When Starbucks announced it would be launching a campaign called #RaceTogether to initiate conversations about race inequality, my first reaction was finally. Finally someone who’s not a civil rights activist or indie film maker is tackling race. Finally we can talk about this grief sitting in the pit of my stomach and stop pretending nothing horrible is going on in our country because we don’t have to deal with it in our (mostly white) Starbucks stores.
But the discussion online in those first few days was pretty ugly. I started to question whether or not this was a good idea, whether it was actually helping the situation or just soothing our “bleeding liberal hearts”. So I waited over the weekend to see how things would play out in stores and process my feelings about it. My misgivings were legitimate, but here are the three biggest reasons I’ve decided to stand behind #RaceTogether anyways.
1. So far, I haven’t heard racial minorities say they feel like they’re being used as a marketing campaign.
My biggest fear in starting a conversation about race in a mostly-white corporate environment was giving the impression that we were trying to curry favor with the market using a hot button social issue. But as of now, there’s been no raging on the blogs I follow that discuss race issues. They may make fun of it a little, but that’s not surprising.
If this changes, my opinion will definitely change. You don’t tell people of color that you didn’t mean to offend them by talking about race. You apologize and consider it an education.
2. No one’s trying to “solve racism”.
Not a single Starbucks barista is saying, “Oh, good! Now that I can talk about this for 60 seconds at the hand-off plane without getting fired, we can solve racism!” Most of them are at least as conflicted as I am about the whole campaign. We just want to talk about how things are not ok with us right now regarding race relations.

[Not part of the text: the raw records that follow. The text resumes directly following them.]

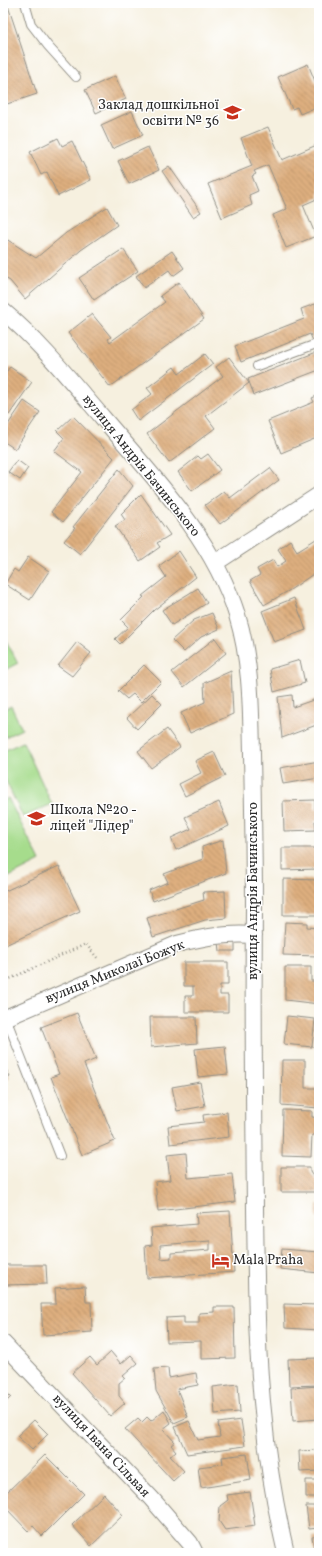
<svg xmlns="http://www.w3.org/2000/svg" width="322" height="1556" font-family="Vollkorn,serif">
	<defs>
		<pattern id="building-back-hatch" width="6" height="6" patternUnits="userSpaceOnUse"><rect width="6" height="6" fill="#deaf7f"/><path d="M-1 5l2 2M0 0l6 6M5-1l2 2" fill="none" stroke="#b48f68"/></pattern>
	</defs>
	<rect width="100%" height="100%" fill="#fff"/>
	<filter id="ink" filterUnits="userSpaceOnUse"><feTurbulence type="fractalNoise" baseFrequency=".025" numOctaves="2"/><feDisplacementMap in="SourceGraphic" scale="8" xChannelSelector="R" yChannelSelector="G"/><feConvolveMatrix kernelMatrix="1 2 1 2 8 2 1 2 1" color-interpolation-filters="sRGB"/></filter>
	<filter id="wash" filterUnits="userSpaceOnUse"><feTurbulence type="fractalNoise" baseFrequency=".012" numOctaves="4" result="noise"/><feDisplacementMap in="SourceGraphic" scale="16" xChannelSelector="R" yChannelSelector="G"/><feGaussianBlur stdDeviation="0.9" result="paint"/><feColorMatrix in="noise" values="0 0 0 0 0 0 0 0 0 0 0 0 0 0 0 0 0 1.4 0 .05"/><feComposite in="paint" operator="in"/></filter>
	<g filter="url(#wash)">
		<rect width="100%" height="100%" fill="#f6f0df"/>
		<!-- green -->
		<path fill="#a6dc8c" stroke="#68845c" d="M3 635 18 663 3 671Z
			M11 706 22 729 3 738V710Z
			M23 742 52 804 23 817 3 775V751Z
			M8 798 40 861 3 880V801Z"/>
		<g id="blocks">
			<!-- building -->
			<path fill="url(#building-back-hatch)" fill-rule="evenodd" d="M3 3H7L37 94 7 104 3 92Z
				M308 64 319 91V106L300 114 297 107 292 109 278 77Z
				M115 76 126 99 96 113 85 90Z
				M132 111 143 135 112 149 101 125Z
				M268 127 282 160 319 144V198L303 205 316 236 286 248 273 215 287 209 268 165 254 171 256 174 252 176 258 191 249 195 252 205 222 218 208 184 252 166 241 138Z
				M58 138 62 146 72 141 91 180 58 196 47 172 41 175 30 152Z
				M148 147 159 170 129 184 118 161Z
				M169 166 201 212 193 217 162 171Z
				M107 207 117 225 81 250 25 299 10 281 3 277V237L36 258 66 233Z
				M123 249 138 271 94 300 79 278Z
				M172 251 184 268 173 276 169 270 144 288 136 276Z
				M179 282 204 319 110 387 68 333 92 314 111 337 108 339 110 342 165 302 160 296Z
				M315 304 319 315V339L313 341 310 334 241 362 235 346 304 319 301 309Z
				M319 351V370L254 395 248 379Z
				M205 354 213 364 138 421 131 410 152 394 147 388 174 367 179 374Z
				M229 357 249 383 206 416 215 428 169 463 147 434 223 376 216 367Z
				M10 367 32 382 9 415 3 410V376Z
				M319 395V437L281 453 268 421 314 402 312 398Z
				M24 401 40 412 15 449 3 441V432Z
				M73 416 114 458 63 522 51 512 82 472 54 451 64 438 57 431Z
				M208 454 220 470 192 491 178 472 198 456 201 459Z
				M17 460 28 468 20 480 8 472Z
				M270 468 279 480 220 524 205 505 224 491 230 498Z
				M119 469 133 486 80 554 64 541 75 528 73 527Z
				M141 494 170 535 157 543 160 547 140 561 115 526 125 520 121 514Z
				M316 539 319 544V570L290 590 264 605 250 581 260 575 257 569 273 560 277 567 286 561 278 549 290 540 297 551Z
				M179 551 196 577 154 610 120 644 115 639 128 627 121 620 144 597 142 596 166 577 159 566Z
				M28 557 49 571 30 600 5 584 14 569 18 572Z
				M198 588 207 603 172 625 162 610Z
				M294 598 306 630 274 642 262 611Z
				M212 613 219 629 201 637 184 652 172 640 194 620Z
				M215 638 226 653 184 687 172 672Z
				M77 642 91 653 72 676 58 666Z
				M300 660 305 683 274 692 270 669Z
				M144 665 161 682 141 702 133 694 127 699 118 691Z
				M231 671 233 714 190 733 181 713 205 702 204 683Z
				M152 694 162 704 137 729 127 718Z
				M292 695 293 707 319 698V724L282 738 278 697Z
				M167 729 180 747 151 768 138 751Z
				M214 752 225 776 185 796 179 784 201 773 195 761Z
				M319 761V778L283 784 280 768Z
				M315 800V809H319V821H315L316 830 284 831 283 801Z
				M219 802 229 826 176 850 171 838 191 829 185 817Z
				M223 840 226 873 153 901 149 890 168 882 164 874 203 859 202 847Z
				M282 848H319V869L282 870Z
				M59 866 80 911 3 946V892Z
				M283 879 319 880V915H283Z
				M225 891 226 918 205 920 153 937 147 918 204 900 203 892Z
				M285 922 307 923V927L319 928V956L283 955Z
				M235 941V951H220L219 942Z
				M184 962H228V985H220V995H228V1012H185V996H193V986H184Z
				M285 967H311V981H319V1004L285 1000Z
				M77 1013 96 1059 84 1064 115 1141 82 1155 51 1077 59 1074 41 1027Z
				M287 1016 315 1019 312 1047 284 1044Z
				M150 1017H196L197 1043 151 1047Z
				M225 1046 228 1074 198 1077 195 1049Z
				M282 1060H305V1088H319V1108L281 1105Z
				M3 1063 10 1077 3 1080Z
				M200 1082 205 1106 177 1111 172 1087Z
				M283 1110 312 1111V1117L319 1118V1135H312L311 1157 282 1156Z
				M227 1112 229 1137 170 1144 168 1126 204 1122 203 1115Z
				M186 1153 188 1178 232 1174 235 1202 158 1211 155 1182 170 1180 167 1155Z
				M281 1167H310V1172L316 1181H319V1192H281Z
				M317 1204H319V1218H316Z
				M230 1211 234 1272 147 1278 145 1246 152 1245 151 1228 197 1224 196 1213ZM210 1241V1250L171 1253V1258L161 1259 160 1245Z
				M282 1249 319 1252V1273L280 1269Z
				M3 1265H46L47 1284 3 1285Z
				M85 1286 86 1302H91L92 1332 43 1335 41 1304H56L55 1288Z
				M284 1304 319 1305V1330L285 1328Z
				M214 1307H234L235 1358 201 1359V1341L167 1342 166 1318 184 1317V1323H199V1313L214 1312Z
				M111 1352 121 1364 131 1355 138 1363 123 1376 125 1378 119 1383V1396L125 1403 110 1416 72 1373 90 1357 97 1365Z
				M318 1358 319 1385 289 1386 288 1359Z
				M168 1368 169 1378 196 1373 198 1385 177 1389 188 1417 174 1423 156 1391 154 1369Z
				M238 1384 240 1412 215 1414 213 1387Z
				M319 1386V1419L293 1421 291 1388Z
				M3 1389 11 1397 3 1405Z
				M164 1410 171 1423 163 1429 175 1442 171 1445 176 1451 170 1456 184 1471 173 1481 125 1429 138 1418 142 1422 147 1417 151 1421Z
				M34 1420 48 1434 32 1450 17 1436Z
				M241 1420 245 1446 187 1454 175 1427 189 1421 198 1440 220 1437 218 1423Z
				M319 1450V1471L300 1472 299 1451Z
				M247 1454 251 1480 201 1488 198 1467 223 1464 222 1457Z
				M45 1455 84 1494 42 1536 33 1526 28 1531 3 1505V1496Z
				M306 1480H319V1497H306Z
				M250 1492 255 1526 225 1530 219 1521 220 1506 228 1500 227 1495Z
				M104 1494 123 1515 91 1546 72 1525Z
				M306 1506H319V1528L309 1529Z
				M319 1536V1553H315L312 1537Z"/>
		</g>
	</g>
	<g filter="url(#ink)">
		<use href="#blocks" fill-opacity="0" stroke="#908e85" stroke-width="1"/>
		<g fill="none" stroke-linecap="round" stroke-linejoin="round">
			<defs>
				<path id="service" d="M25 3 31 24 48 46 76 77
					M257 366 319 343
					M6 1018 60 1156"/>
				<path id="minor" d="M3 311C40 342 71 381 103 418 154 478 213 538 237 615 251 660 251 707 252 754 253 805 254 856 254 908 253 1008 254 1108 255 1208 256 1279 256 1351 264 1421 268 1465 276 1510 286 1553
					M215 563 319 495
					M3 1019 177 944C204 937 226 933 254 935
					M3 1343 151 1498 190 1543 195 1553"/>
			</defs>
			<!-- service casing -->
			<use href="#service" stroke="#908e85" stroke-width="10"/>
			<!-- minor casing -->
			<use href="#minor" stroke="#908e85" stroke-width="18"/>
			<!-- path -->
			<path stroke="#908e85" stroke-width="2.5" stroke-dasharray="1 3" stroke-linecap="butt" d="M3 982 86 944 98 959"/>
			<!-- service -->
			<use href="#service" stroke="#fff" stroke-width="8"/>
			<!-- minor -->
			<use href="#minor" stroke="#fff" stroke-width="16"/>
		</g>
	</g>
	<!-- icons -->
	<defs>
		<symbol id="school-bare" viewBox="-9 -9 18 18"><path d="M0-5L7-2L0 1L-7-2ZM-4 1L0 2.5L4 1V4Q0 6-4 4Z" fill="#c8321e" stroke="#fff" stroke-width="2.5" paint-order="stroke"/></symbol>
		<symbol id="hotel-bare" viewBox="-9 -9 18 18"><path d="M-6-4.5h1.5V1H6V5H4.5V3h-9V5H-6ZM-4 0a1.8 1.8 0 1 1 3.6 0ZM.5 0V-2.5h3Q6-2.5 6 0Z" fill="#c8321e" stroke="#fff" stroke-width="2.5" paint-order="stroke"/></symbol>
	</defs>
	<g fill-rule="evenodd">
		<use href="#school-bare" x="220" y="100" width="25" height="25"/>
		<use href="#school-bare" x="24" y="806" width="25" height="25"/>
		<use href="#hotel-bare" x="208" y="1248" width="25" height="25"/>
	</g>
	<g text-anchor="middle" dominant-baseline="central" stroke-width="3" stroke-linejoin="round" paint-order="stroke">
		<!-- poi labels -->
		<g font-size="14" fill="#2b2b2b" stroke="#fff" text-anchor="start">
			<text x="219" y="105" text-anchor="end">Заклад дошкільної<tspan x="219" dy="16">освіти № 36</tspan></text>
			<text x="50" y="810">Школа №20 -<tspan x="50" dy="16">ліцей "Лідер"</tspan></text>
			<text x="233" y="1260">Mala Praha</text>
		</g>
		<!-- street labels -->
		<g font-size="14" fill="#2b2b2b" stroke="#fff">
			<text transform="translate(141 466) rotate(51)">вулиця Андрія Бачинського</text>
			<text transform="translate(253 891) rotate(-90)">вулиця Андрія Бачинського</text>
			<text transform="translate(115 972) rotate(-22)">вулиця Миколаї Божук</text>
			<text transform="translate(101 1446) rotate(47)">вулиця Івана Сільвая</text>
		</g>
	</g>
	<!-- margin -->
	<rect width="322" height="1556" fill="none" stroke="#fff" stroke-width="16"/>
</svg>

Just in case you were wondering, partner participation is completely voluntary. The first thing I told the baristas about #RaceTogether was that they don’t have to talk about it – they can say “I’d prefer not to discuss this” or even walk to the back room if they want. So if a barista engages you about race issues, they’re not selling you Starbucks approved ideas. They’re connecting with you about their own feelings and experiences.
3. The policy that it’s not polite to talk about race (see also, “I don’t see race”, “Only racists talk about race”) isn’t working for us.
I know it’s not working. I’ve seen it utterly fail us as a society, and that failure came to a head this past year. I don’t know if #RaceTogether will be effective. I don’t know that it will do any good at all – it may even be harmful.
But I do know, without a doubt, that not talking about it doesn’t work. There’s no excuse for me as a moral member of society to continue to do something I know harms huge numbers of our population. Fear of being wrong isn’t an excuse. Fear of looking like a fool isn’t an excuse. Fear of offending someone isn’t an excuse.
I don’t actually know what the next step is, but I’m pretty sure our biggest weapon moving forward will be excessive amounts of grace. We don’t know how to discuss racial relations in a productive way because were raised not to talk about it. Most of us are learning as we go, which means we can expect a lot of misunderstanding and embarrassment. Give yourself grace to make mistakes. Give your neighbor grace to say the wrong thing and apologize for it. And finally, give marginalized people grace to express anger, even towards you. God knows they came by that anger honestly.